Required work –
[a] Answer these questions using the court opinion:
(i) When was the divorce decree granting defendant alimony, child custody, and child support entered?
(ii) What grounds did plaintiff give in his petition to modify the 1963 amended decree?
(iii) On what date did the court deny plaintiff's modification petition and hold him in contempt?
[b] Write the next part of the court opinion, starting after its last sentence.
** Study text follows **
Appeal from the Circuit Court of Cook County; the Hon. ALFONSE
F. WELLS, Judge, presiding. Orders affirmed.
MR. PRESIDING JUSTICE BURKE DELIVERED THE OPINION OF THE COURT. A decree was entered in July 1961 granting a divorce to defendant, counterplaintiff Beverly Jean Miller, hereinafter referred to as "defendant," and awarding her alimony, child custody, and child support for the children. In the years following the entry of the decree, defendant filed several petitions for rules to show cause against plaintiff, counterdefendant Solomon N. Miller, hereinafter referred to as "plaintiff," for nonpayment of alimony and child support. On plaintiff's petition in October 1963, portions of the original divorce decree were modified as to alimony and child support.
In March 1966, defendant again filed a petition against plaintiff for a rule to show cause following his failure to make alimony and child support payments; hearing on the petition was set for April 21, 1966. Plaintiff thereupon filed another petition for modification of the 1963 amended decree as to alimony and child support, alleging as grounds a drastic change in his financial circumstances due to personal insolvency and the involuntary bankruptcy of his corporate business.
On April 14, 1966, the court entered the following order:
"On Petition of Solomon N. Miller, Plaintiff and Counter-Defendant to abate the payment to the Defendant and Counter-Plaintiff of support and maintenance of the minor children and alimony and the Court being advised in the premises, the Court hereby orders:
"2. That a sworn list of assets of the Plaintiff and Counter-Defendant be filed with this Court.
"3. That a rule is hereby entered against the Plaintiff and Counter-Defendant to show cause. . . .
"4. That payments continue to the defendant and Counter-Plaintiff until the further order of Court."
On May 9, 1966, plaintiff filed a petition for a "change of venue" from the trial judge and from seven other judges sitting in the Circuit Court of Cook County, which petition was subsequently denied. Plaintiff then filed his sworn statement of assets, as required under the April 14th order, and on May 12, 1966, the court entered an order denying plaintiff's petition for modification of the amended decree and holding him in contempt for failure to make alimony and child support payments. Plaintiff prosecutes this appeal from the order of May 9th denying his petition for a "change of venue," and from the May 12th order denying his petition for modification of the divorce decree and adjudging him in contempt.
** End of Study text **
** Information supplied follows **
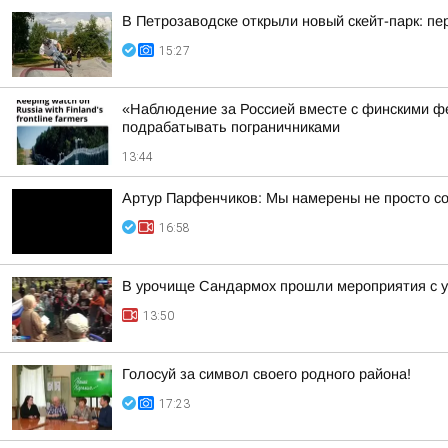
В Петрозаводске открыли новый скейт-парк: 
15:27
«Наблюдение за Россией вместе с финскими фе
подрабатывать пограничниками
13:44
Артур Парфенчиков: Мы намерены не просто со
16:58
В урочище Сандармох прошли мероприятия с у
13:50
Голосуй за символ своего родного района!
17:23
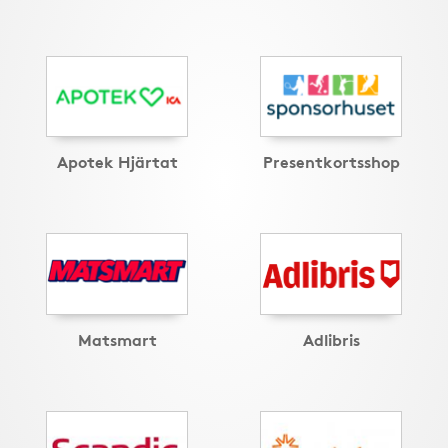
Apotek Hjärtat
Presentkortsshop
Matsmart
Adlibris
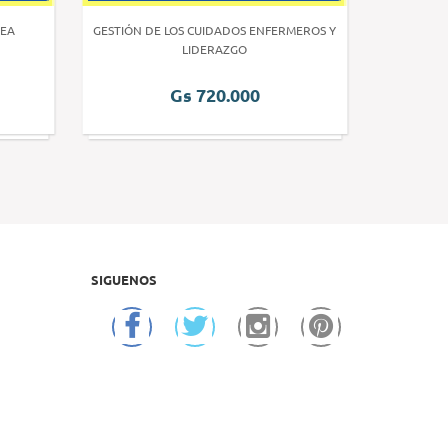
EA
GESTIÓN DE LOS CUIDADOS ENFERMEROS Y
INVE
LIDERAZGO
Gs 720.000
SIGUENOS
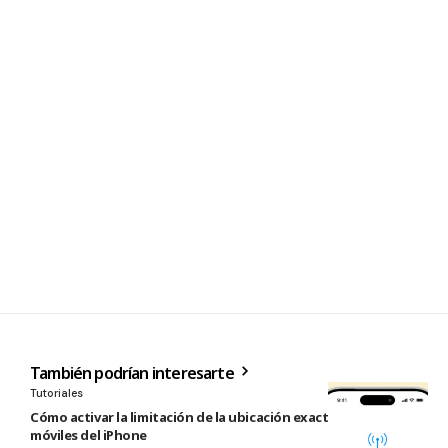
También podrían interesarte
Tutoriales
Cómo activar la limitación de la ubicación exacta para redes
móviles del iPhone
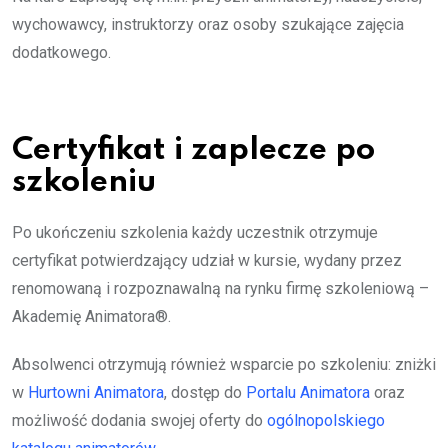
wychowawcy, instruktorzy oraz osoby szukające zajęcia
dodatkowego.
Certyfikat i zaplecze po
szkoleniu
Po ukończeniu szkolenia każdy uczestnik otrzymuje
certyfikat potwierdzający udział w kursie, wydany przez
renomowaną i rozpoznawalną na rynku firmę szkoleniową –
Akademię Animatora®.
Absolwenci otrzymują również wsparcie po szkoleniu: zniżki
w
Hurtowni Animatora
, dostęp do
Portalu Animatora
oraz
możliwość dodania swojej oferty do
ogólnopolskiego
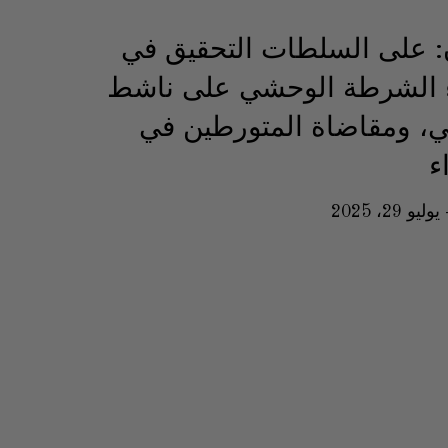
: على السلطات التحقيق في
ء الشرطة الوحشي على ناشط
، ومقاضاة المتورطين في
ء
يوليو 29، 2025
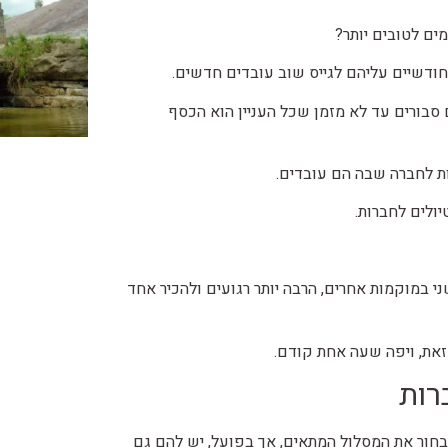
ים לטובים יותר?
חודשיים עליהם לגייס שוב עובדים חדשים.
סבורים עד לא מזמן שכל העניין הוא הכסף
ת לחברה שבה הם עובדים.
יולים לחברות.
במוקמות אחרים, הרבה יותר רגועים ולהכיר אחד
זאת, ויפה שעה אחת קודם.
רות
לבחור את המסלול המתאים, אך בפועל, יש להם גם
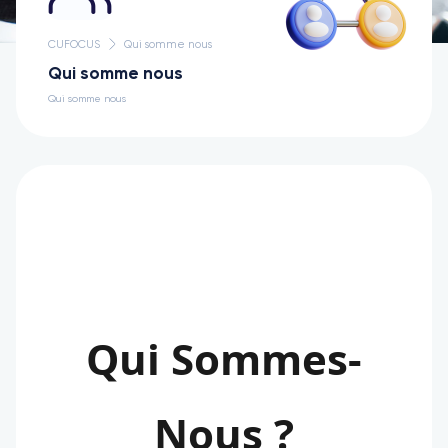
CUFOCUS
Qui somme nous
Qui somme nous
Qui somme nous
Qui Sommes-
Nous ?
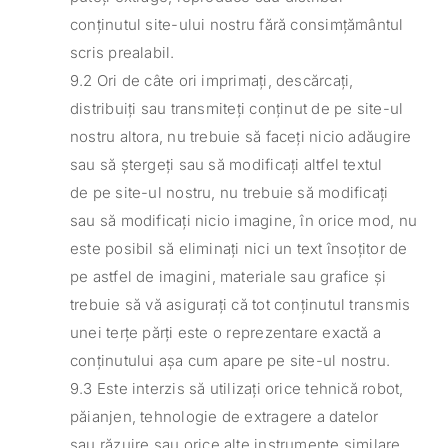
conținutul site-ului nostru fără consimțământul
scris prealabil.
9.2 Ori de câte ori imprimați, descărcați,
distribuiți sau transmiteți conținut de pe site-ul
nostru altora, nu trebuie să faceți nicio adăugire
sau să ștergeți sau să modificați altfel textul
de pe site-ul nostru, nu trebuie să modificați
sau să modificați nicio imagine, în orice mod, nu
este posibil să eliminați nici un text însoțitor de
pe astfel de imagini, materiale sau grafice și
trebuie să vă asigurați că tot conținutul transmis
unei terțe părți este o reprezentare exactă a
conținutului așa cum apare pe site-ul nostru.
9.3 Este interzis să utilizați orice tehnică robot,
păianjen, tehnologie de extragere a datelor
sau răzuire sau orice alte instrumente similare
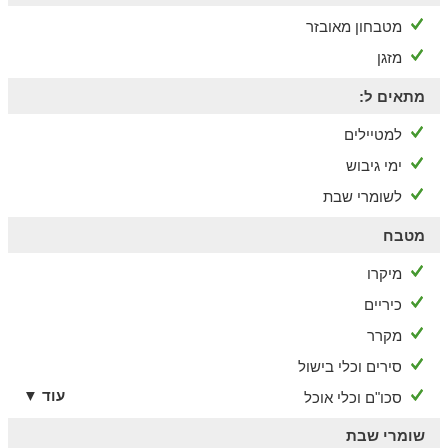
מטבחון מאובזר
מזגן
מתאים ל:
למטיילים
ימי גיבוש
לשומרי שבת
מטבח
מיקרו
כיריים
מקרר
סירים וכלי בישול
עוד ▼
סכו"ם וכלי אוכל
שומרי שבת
** End of Information supplied **
Task-by-task outputs –
[a]
(i) July 1961.
(ii) A drastic change in his financial circumstances due to personal insolvency and the involuntary bankruptcy of his corporate business.
(iii) May 12, 1966.

[b]
Plaintiff's first contention is that the trial court erred in denying his petition for a change of venue, inasmuch as the statute regulating changes of venue (Ill Rev Stats 1967, c 146, par 1 through 17) grants a petitioning party an "absolute right" to a change of venue when the petition is made "in apt time and proper form," citing Cory Corp. v. Fitzgerald, 335 Ill. App. 579, 82 N.E.2d 485, and Jones v. Jones, 40 Ill. App.2d 217, 189 N.E.2d 33, in support thereof. Before the petitioning party acquires an "absolute right" to a change of venue, the petition therefor must not only be made in "apt time and proper form," as plaintiff maintains, but it must also appear that the trial court had not theretofore ruled or otherwise acted upon any substantive matter in connection with the case. See Booth v. Metropolitan Sanitary Dist. of Greater Chicago, 79 Ill. App.2d 310, 224 N.E.2d 591; Marshall Savings & Loan Ass'n v. Henson, 78 Ill. App.2d 14, 222 N.E.2d 255. Were this latter condition not a prerequisite to the allowance of a petition for a change of venue, a litigant would be permitted to "forum shop" by means of first "testing the attitude of the trial judge," and if the attitude of the judge proved adverse to that party as to substantive matters connected with the case, the party would then be permitted to take his case before another tribunal. Commissioners of Drain. Dist. No. 1 v. Goembel, 383 Ill. 323, 50 N.E.2d 444.
In the instant case the trial court made two rulings on substantive matters connected with the case on April 14, 1966, over three weeks before the filing of plaintiff's petition for a change of venue. Although plaintiff's April 1966 petition for modification of the 1963 amended divorce decree requested a reduction of alimony and child support payments, the trial court's order of April 14th recited that the court was "advised in the premises," and ordered that the alimony and child support payments were to continue until further order of the court. Secondly, although not specifically requested in defendant's March 1966 petition for a rule to show cause, the court ordered on April 14th that plaintiff file a sworn statement of assets. Inasmuch as the court made such rulings prior to the filing of plaintiff's petition for a change of venue, we are of the opinion that the court did not abuse its discretion in denying the petition.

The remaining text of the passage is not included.